Short problem: Please identify every line in the rows below that contains the string "QLocalSocket", and copy each of those lines.

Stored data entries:
####

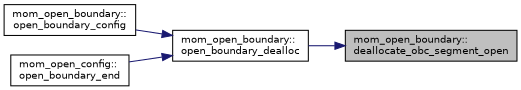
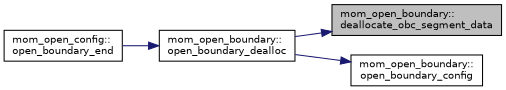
  digraph {
    rankdir=RL
    node [color=black fillcolor=white fontname=Helvetica fontsize=10 shape=record style=filled]
    edge [color=midnightblue dir=back fontname=Helvetica fontsize=10 labelfontname=Helvetica labelfontsize=10 style=solid]
-   n1 [fillcolor=grey75 fontcolor=black height=0.2 label="mom_open_boundary::\ldeallocate_obc_segment_open" width=0.4]
+   n1 [fillcolor=grey75 fontcolor=black height=0.2 label="mom_open_boundary::\ldeallocate_obc_segment_data" width=0.4]
    n2 [height=0.2 label="mom_open_boundary::\lopen_boundary_dealloc" width=0.4]
    n3 [height=0.2 label="mom_open_boundary::\lopen_boundary_config" width=0.4]
    n4 [height=0.2 label="mom_open_config::\lopen_boundary_end" width=0.4]
    n1 -> n2
-   n2 -> n3
+   n3 -> n2
    n2 -> n4
  }
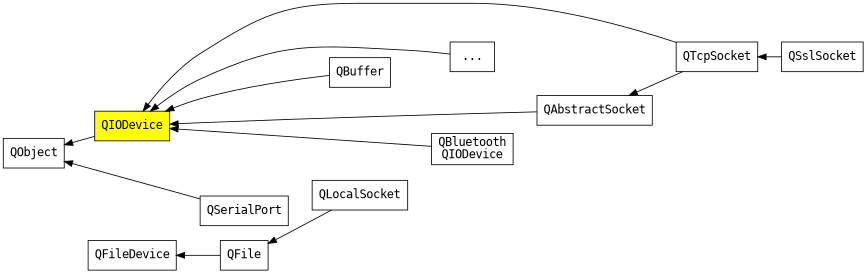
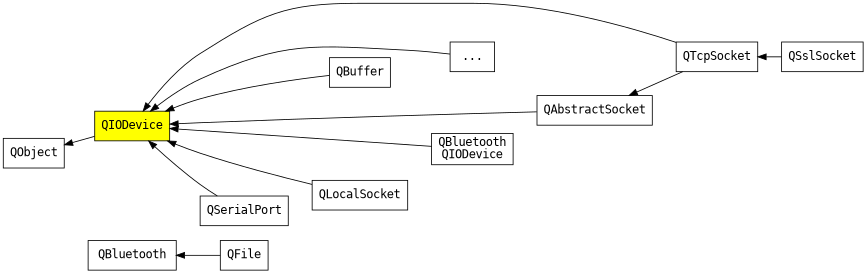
  digraph {
    rankdir=LR
    ranksep=0.4
    node [fontname=monospace shape=rect]
    edge [arrowhead=none arrowtail=normal dir=both]
    QIODevice [fillcolor=yellow style=filled]
    QAbstractSocket
    QLocalSocket
    n4 [label="QBluetooth\nQIODevice"]
    QSerialPort
    QBuffer
    n7 [label="..."]
    QTcpSocket
    QObject
-   QFileDevice
+   QFileDevice [label=QBluetooth]
    QFile
    QSslSocket
    QIODevice -> QAbstractSocket
-   QFile -> QLocalSocket
+   QIODevice -> QLocalSocket
    QIODevice -> n4
-   QObject -> QSerialPort
+   QIODevice -> QSerialPort
    QIODevice -> QBuffer
    QIODevice -> n7
    QIODevice -> QTcpSocket
    QAbstractSocket -> QTcpSocket
    QLocalSocket -> n4 [style=invis]
    n4 -> QAbstractSocket [style=invis]
    QSerialPort -> QLocalSocket [style=invis]
    QSerialPort -> QBuffer [style=invis]
    QBuffer -> n7 [style=invis]
    QTcpSocket -> QSslSocket
    QObject -> QIODevice
    QFileDevice -> QFile
  }
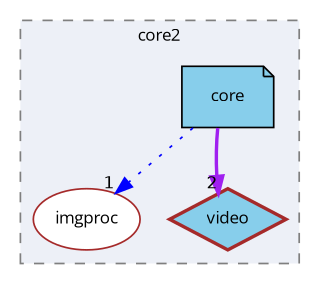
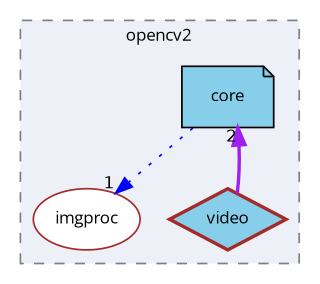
  digraph {
    compound=true
    fontname="Open Sans"
    node [color=brown fillcolor=skyblue fontname="Open Sans" fontsize=10 style="filled,"]
    edge [fontname="Open Sans" fontsize=10 labeldistance=1.5 labelfontname=Helvetica labelfontsize=10]
    n1 [color=black label=core shape=note]
    n2 [fillcolor=white label=imgproc shape=ellipse]
    n3 [label=video shape=diamond style="filled,bold,"]
    subgraph cluster_1 {
      bgcolor="#edf0f7"
      fontsize=10
-     label=core2
+     label=opencv2
      pencolor=grey50
      style="filled,dashed,"
      n1
      n2
      n3
    }
    n1 -> n2 [color=blue headlabel=1 style=dotted]
-   n1 -> n3 [color=purple headlabel=2 style=bold]
+   n3 -> n1 [color=purple headlabel=2 style=bold]
  }
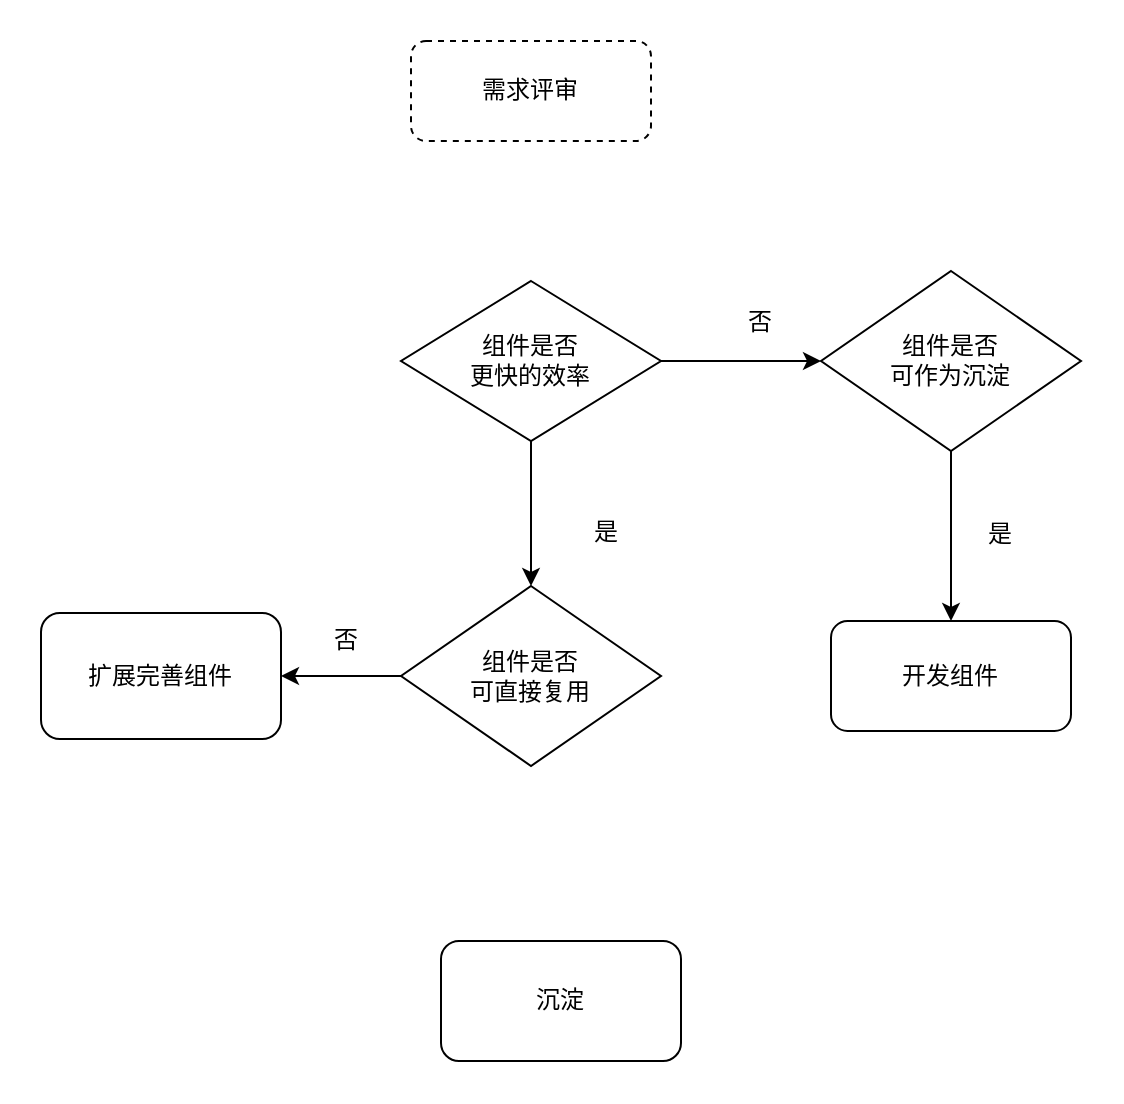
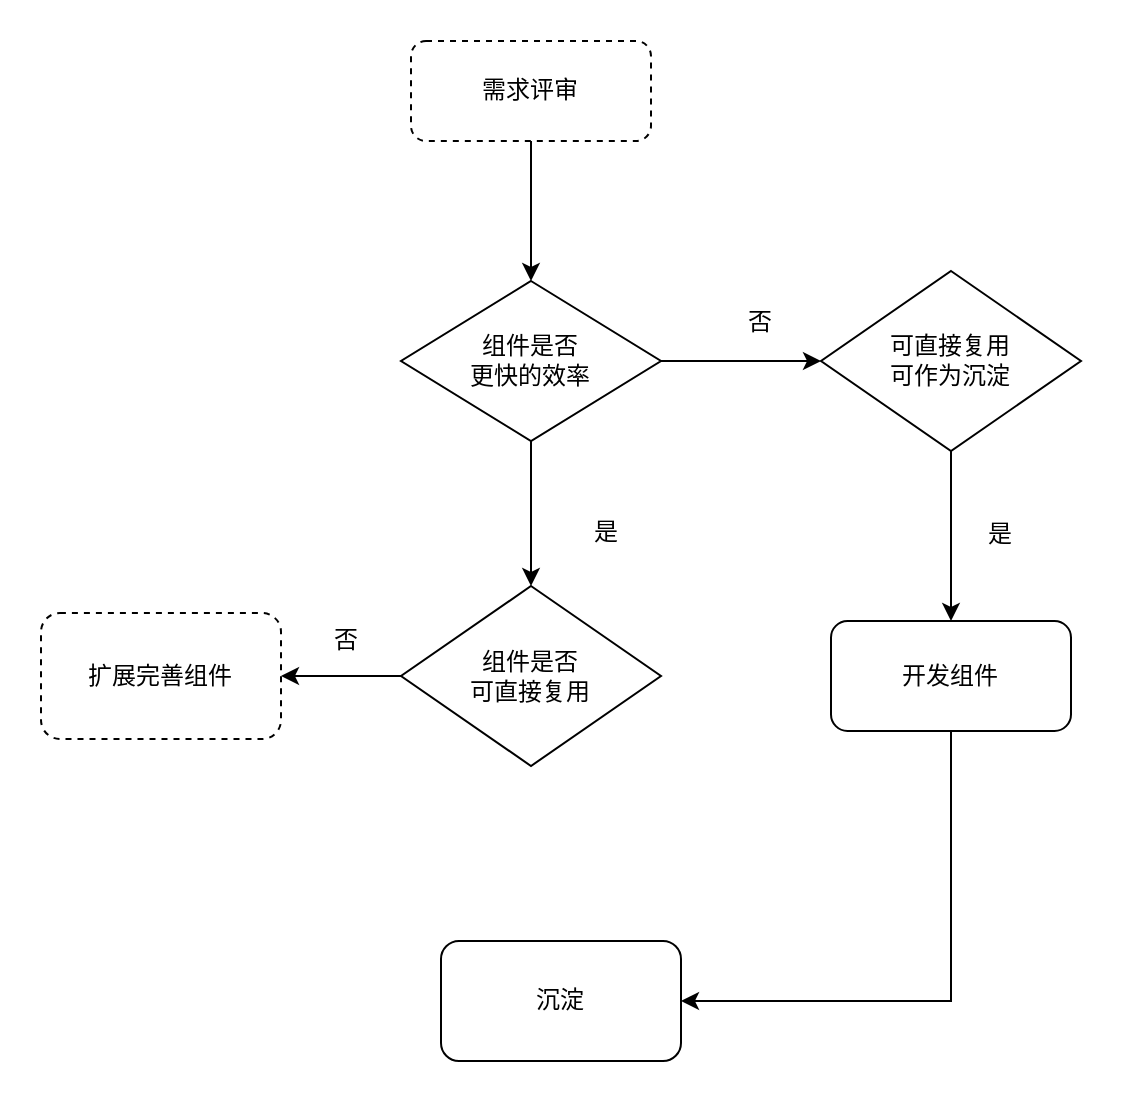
  <mxCell id="0" />
  <mxCell id="1" parent="0" />
+ <mxCell id="2" style="edgeStyle=orthogonalEdgeStyle;rounded=0;orthogonalLoop=1;jettySize=auto;html=1;entryX=0.5;entryY=0;entryDx=0;entryDy=0;" parent="1" source="3" target="6" edge="1"><mxGeometry relative="1" as="geometry" /></mxCell>
  <mxCell id="3" value="需求评审" style="rounded=1;whiteSpace=wrap;html=1;dashed=1;" parent="1" vertex="1"><mxGeometry x="205" y="20" width="120" height="50" as="geometry" /></mxCell>
  <mxCell id="4" style="edgeStyle=orthogonalEdgeStyle;rounded=0;orthogonalLoop=1;jettySize=auto;html=1;entryX=0.5;entryY=0;entryDx=0;entryDy=0;" parent="1" source="6" target="8" edge="1"><mxGeometry relative="1" as="geometry" /></mxCell>
  <mxCell id="5" value="" style="edgeStyle=orthogonalEdgeStyle;rounded=0;orthogonalLoop=1;jettySize=auto;html=1;" parent="1" source="6" target="10" edge="1"><mxGeometry relative="1" as="geometry" /></mxCell>
  <mxCell id="6" value="组件是否&lt;br&gt;更快的效率" style="rhombus;whiteSpace=wrap;html=1;" parent="1" vertex="1"><mxGeometry x="200" y="140" width="130" height="80" as="geometry" /></mxCell>
  <mxCell id="7" style="edgeStyle=orthogonalEdgeStyle;rounded=0;orthogonalLoop=1;jettySize=auto;html=1;entryX=1;entryY=0.5;entryDx=0;entryDy=0;" parent="1" source="8" target="11" edge="1"><mxGeometry relative="1" as="geometry" /></mxCell>
  <mxCell id="8" value="组件是否&lt;br&gt;可直接复用" style="rhombus;whiteSpace=wrap;html=1;" parent="1" vertex="1"><mxGeometry x="200" y="292.5" width="130" height="90" as="geometry" /></mxCell>
  <mxCell id="9" style="edgeStyle=orthogonalEdgeStyle;rounded=0;orthogonalLoop=1;jettySize=auto;html=1;exitX=0.5;exitY=1;exitDx=0;exitDy=0;entryX=0.5;entryY=0;entryDx=0;entryDy=0;" parent="1" source="10" target="13" edge="1"><mxGeometry relative="1" as="geometry" /></mxCell>
- <mxCell id="10" value="组件是否&lt;br&gt;可作为沉淀" style="rhombus;whiteSpace=wrap;html=1;" parent="1" vertex="1"><mxGeometry x="410" y="135" width="130" height="90" as="geometry" /></mxCell>
- <mxCell id="11" value="扩展完善组件" style="rounded=1;whiteSpace=wrap;html=1;" parent="1" vertex="1"><mxGeometry x="20" y="306" width="120" height="63" as="geometry" /></mxCell>
+ <mxCell id="10" value="可直接复用&lt;br&gt;可作为沉淀" style="rhombus;whiteSpace=wrap;html=1;" parent="1" vertex="1"><mxGeometry x="410" y="135" width="130" height="90" as="geometry" /></mxCell>
+ <mxCell id="11" value="扩展完善组件" style="rounded=1;whiteSpace=wrap;html=1;dashed=1;" parent="1" vertex="1"><mxGeometry x="20" y="306" width="120" height="63" as="geometry" /></mxCell>
+ <mxCell id="12" style="edgeStyle=orthogonalEdgeStyle;rounded=0;orthogonalLoop=1;jettySize=auto;html=1;entryX=1;entryY=0.5;entryDx=0;entryDy=0;" parent="1" source="13" target="14" edge="1"><mxGeometry relative="1" as="geometry"><Array as="points"><mxPoint x="475" y="500" /></Array></mxGeometry></mxCell>
  <mxCell id="13" value="开发组件" style="rounded=1;whiteSpace=wrap;html=1;" parent="1" vertex="1"><mxGeometry x="415" y="310" width="120" height="55" as="geometry" /></mxCell>
  <mxCell id="14" value="沉淀" style="rounded=1;whiteSpace=wrap;html=1;" parent="1" vertex="1"><mxGeometry x="220" y="470" width="120" height="60" as="geometry" /></mxCell>
  <mxCell id="15" value="是" style="text;html=1;resizable=0;points=[];autosize=1;align=left;verticalAlign=top;spacingTop=-4;" parent="1" vertex="1"><mxGeometry x="492" y="257" width="30" height="10" as="geometry" /></mxCell>
  <mxCell id="16" value="是" style="text;html=1;resizable=0;points=[];autosize=1;align=left;verticalAlign=top;spacingTop=-4;" parent="1" vertex="1"><mxGeometry x="295" y="256" width="30" height="10" as="geometry" /></mxCell>
  <mxCell id="17" value="否" style="text;html=1;resizable=0;points=[];autosize=1;align=left;verticalAlign=top;spacingTop=-4;" parent="1" vertex="1"><mxGeometry x="372" y="151" width="30" height="10" as="geometry" /></mxCell>
  <mxCell id="18" value="否" style="text;html=1;resizable=0;points=[];autosize=1;align=left;verticalAlign=top;spacingTop=-4;" parent="1" vertex="1"><mxGeometry x="165" y="310" width="30" height="10" as="geometry" /></mxCell>
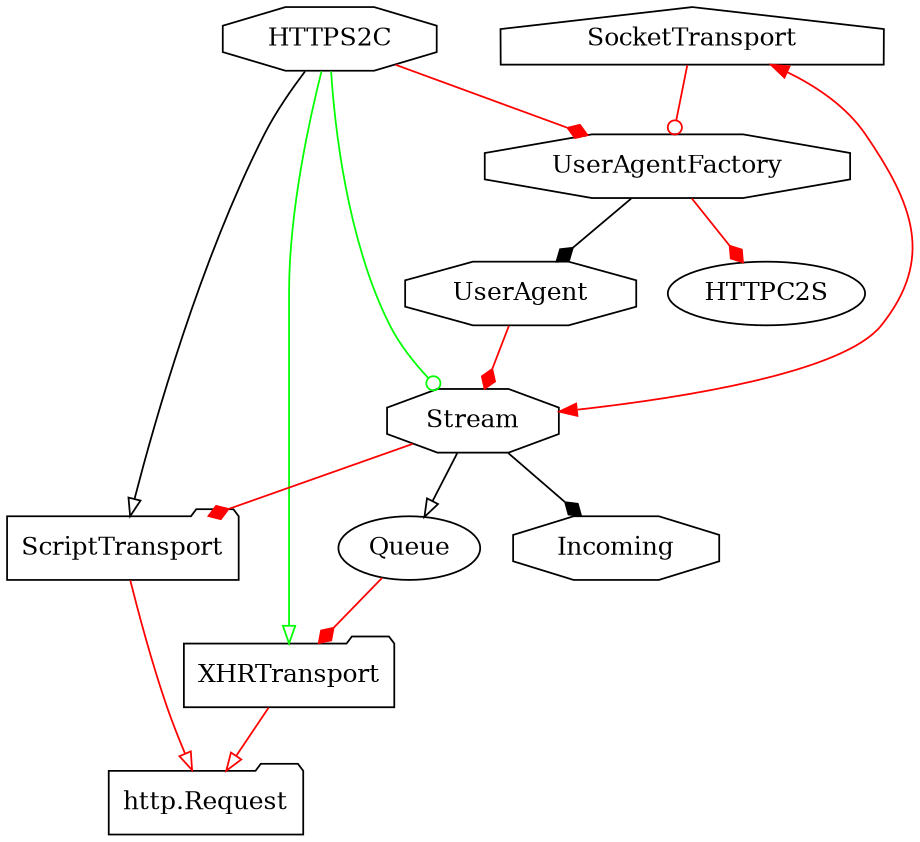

####

Task solution:
    QLocalSocket
-   QFile -> QLocalSocket
+   QIODevice -> QLocalSocket
    QLocalSocket -> n4 [style=invis]
    QSerialPort -> QLocalSocket [style=invis]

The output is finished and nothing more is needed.